Letters for July 4, 2002
Trash your TV
Re “Kill Your TV!” by Jim Evans (SN&R Cover, June 20):
Here’s a perfectly good reason not to have cable television or television at all:
I find myself watching more evening cartoons, The Simpsons and King of the Hill, and I’m an adult!
I should be watching the evening news. But all I ever see is trash topics: people being chased in to buildings and reporters shoving their microphones and cameras in everyone’s’ faces. I don’t care that Tom and Nicole are divorcing, or that Tyson is going to be boxing. So what! It seems to be not long before I see it again, though. The 10 and 11 o’clock news is on at work and again it’s all smut. If I wanted smut news I would pick up a smut. They are right there at the cash register trash rack. I find my blood pressure rises more watching the news then when I’m at work in general.
I find that in the news there’s a lot of speculation since September 11, 2001. And that’s all it is—speculation. Speculation about what might happen, that terrorists might bomb another city, they might do this or that. I don’t want to live in fear. I refuse to! The news only feeds the fears of those who can’t see though the crap and feeds the stupidity of others.
Stop feeding the world crap and feeding into the terrorists’ game.
The next time anyone finds themselves yelling at their television and the news broadcast, take the advise of the SN&R—Kill your TV!
Irene Baldwin
West Sacramento
Offer me alternatives
Re “Kill Your TV” by Jim Evans (SN&R Cover, June 20):
Sacramento TV is a large, slow-moving, easy-to-hit target, and Jim Evans really didn’t tell us much new. What, perchance, should the locals have been carrying that evening instead? Evans gives us a bleeding second-by-second account of what was on, but really, were there alternatives to the pablum they were producing?
If there was, apparently it wasn’t important enough to touch upon in six pages of ink.
O. John Lawless
via e-mail
We offer sex and substance
Re “Kill Your TV” by Jim Evans (SN&R Cover, June 20):
You’re confusing me here. The newspaper that has covers of Chandra Levy (sex and violence), the half-naked preacher lady (sex), and killer-death mold (sensationalistic) is calling out the local news programs for their focus on sex and violence? Granted, your stories are infinitely more in-depth than those found in TV news, but that’s the advantage a local print media has over a local news program.
What you could have addressed is how all local media use sex and violence as an entree to entice potential readers/viewers/listeners to take a few moments of their time and look at (or listen to) that media’s product. I don’t see that you’re any different from them in that regard.
Besides, the News & Review has pages and pages of escort services and adult phone lines and dating services that pride themselves on their ability to get you to one-night-stand-land. I haven’t seen that kind of thing on my local news lately. That’s not to say it won’t be there soon enough. You’re just ahead of the curve.
Kirk Rosenkranz
Sacramento
Only good dogs need apply
Re “Renters Getting Bitten” by Cameron Macdonald (SN&R News, June 20):
Cameron Macdonald deserves thanks for reporting on the fear-driven policies being instituted against pet owners by local landlords in the wake of Diane Whipple’s death. Unfortunately, Macdonald’s story didn’t mention that newly developed resources are available to help pet owners and landlords alike.

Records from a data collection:
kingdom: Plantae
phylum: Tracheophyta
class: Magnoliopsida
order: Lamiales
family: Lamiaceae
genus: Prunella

==

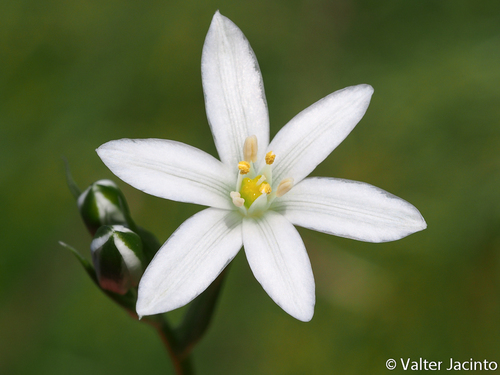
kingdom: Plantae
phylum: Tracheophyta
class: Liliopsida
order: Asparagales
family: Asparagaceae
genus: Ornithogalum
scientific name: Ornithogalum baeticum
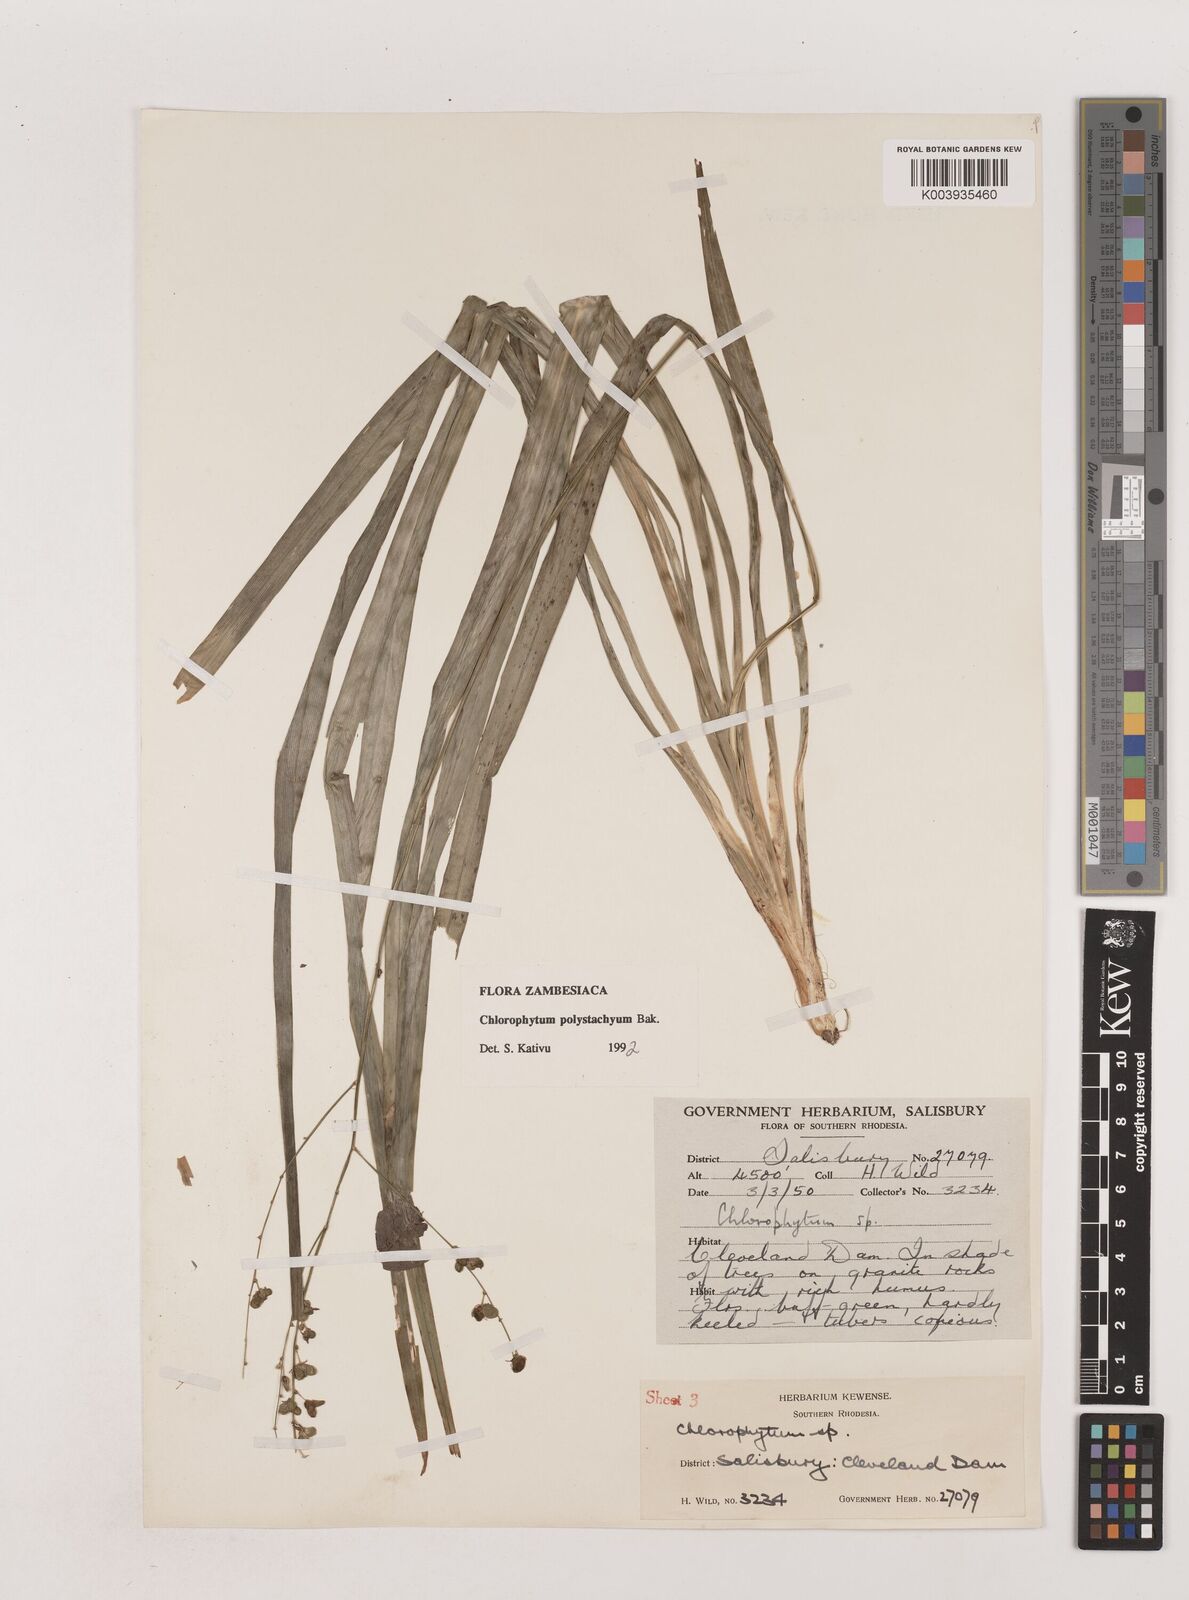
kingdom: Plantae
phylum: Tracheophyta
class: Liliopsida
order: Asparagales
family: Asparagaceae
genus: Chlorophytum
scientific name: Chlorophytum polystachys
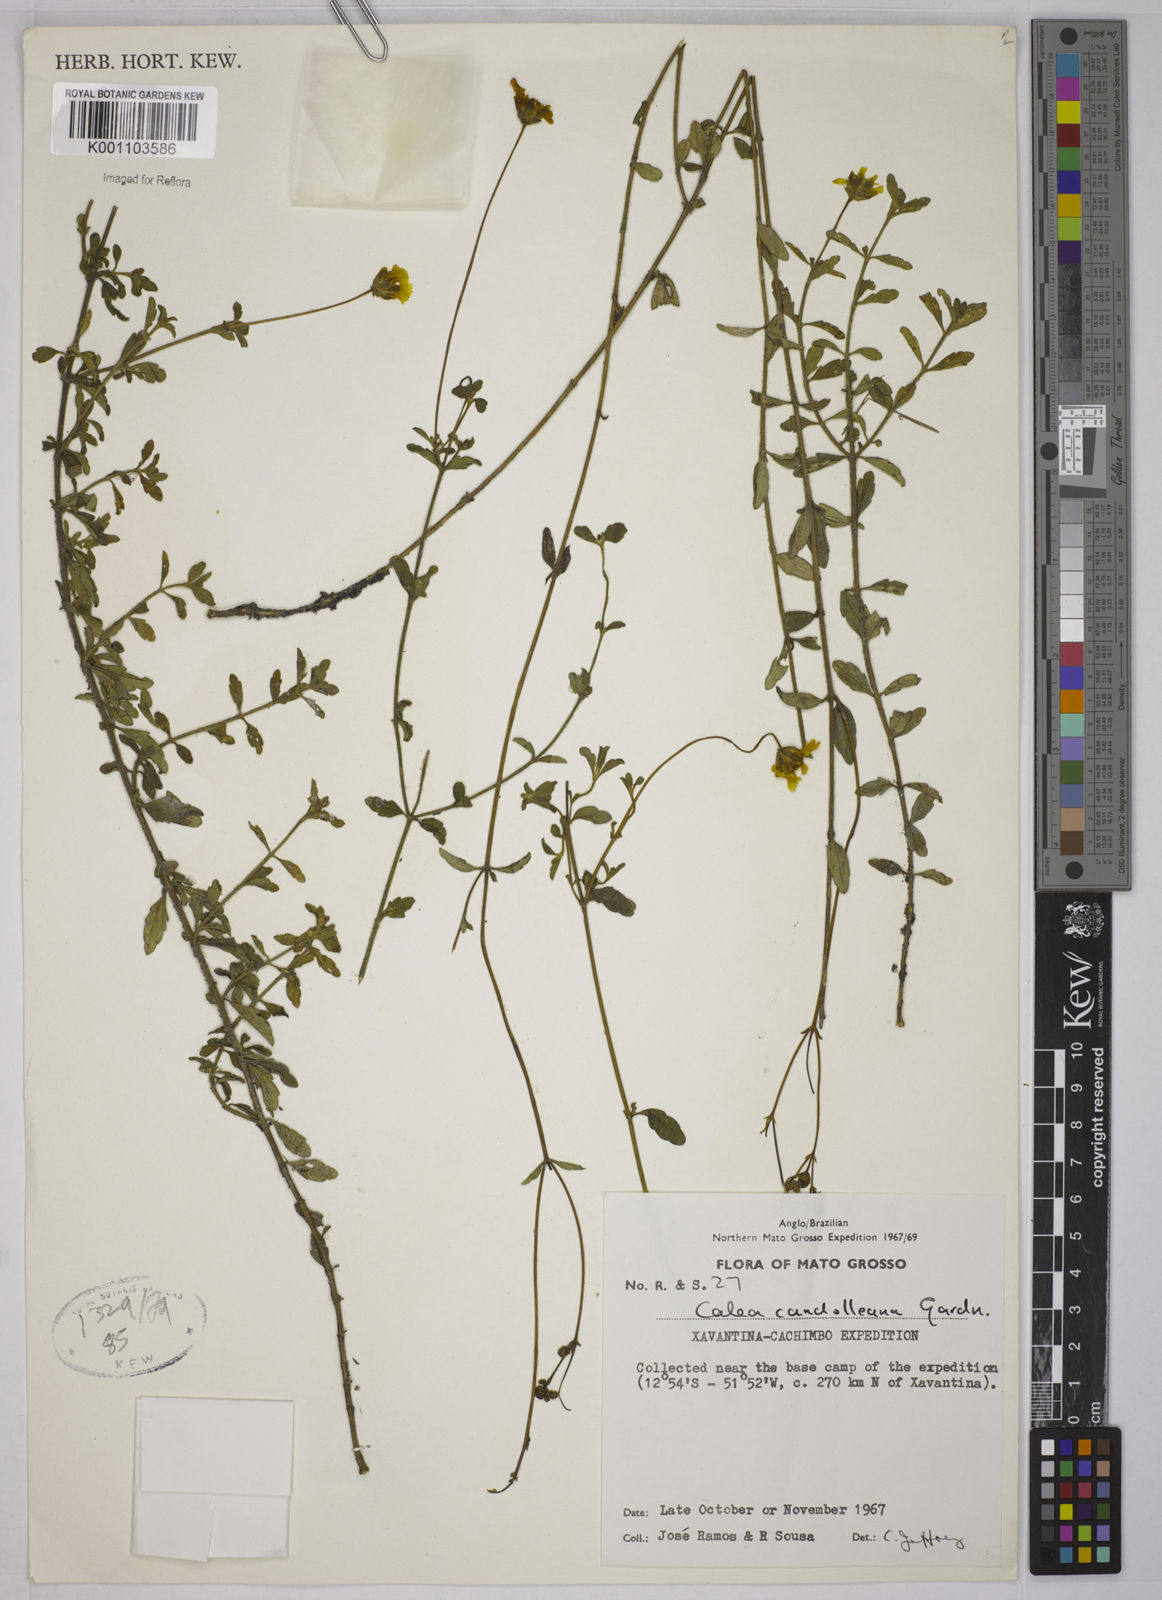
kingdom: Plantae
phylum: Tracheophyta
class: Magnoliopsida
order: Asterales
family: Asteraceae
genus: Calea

### Work instructions
Reproduce the letters to the editor from "I should be" up to and including "work in general.", swapping "microphones" for "notebooks".

### Problem solution
I should be watching the evening news. But all I ever see is trash topics: people being chased in to buildings and reporters shoving their notebooks and cameras in everyone’s’ faces. I don’t care that Tom and Nicole are divorcing, or that Tyson is going to be boxing. So what! It seems to be not long before I see it again, though. The 10 and 11 o’clock news is on at work and again it’s all smut. If I wanted smut news I would pick up a smut. They are right there at the cash register trash rack. I find my blood pressure rises more watching the news then when I’m at work in general.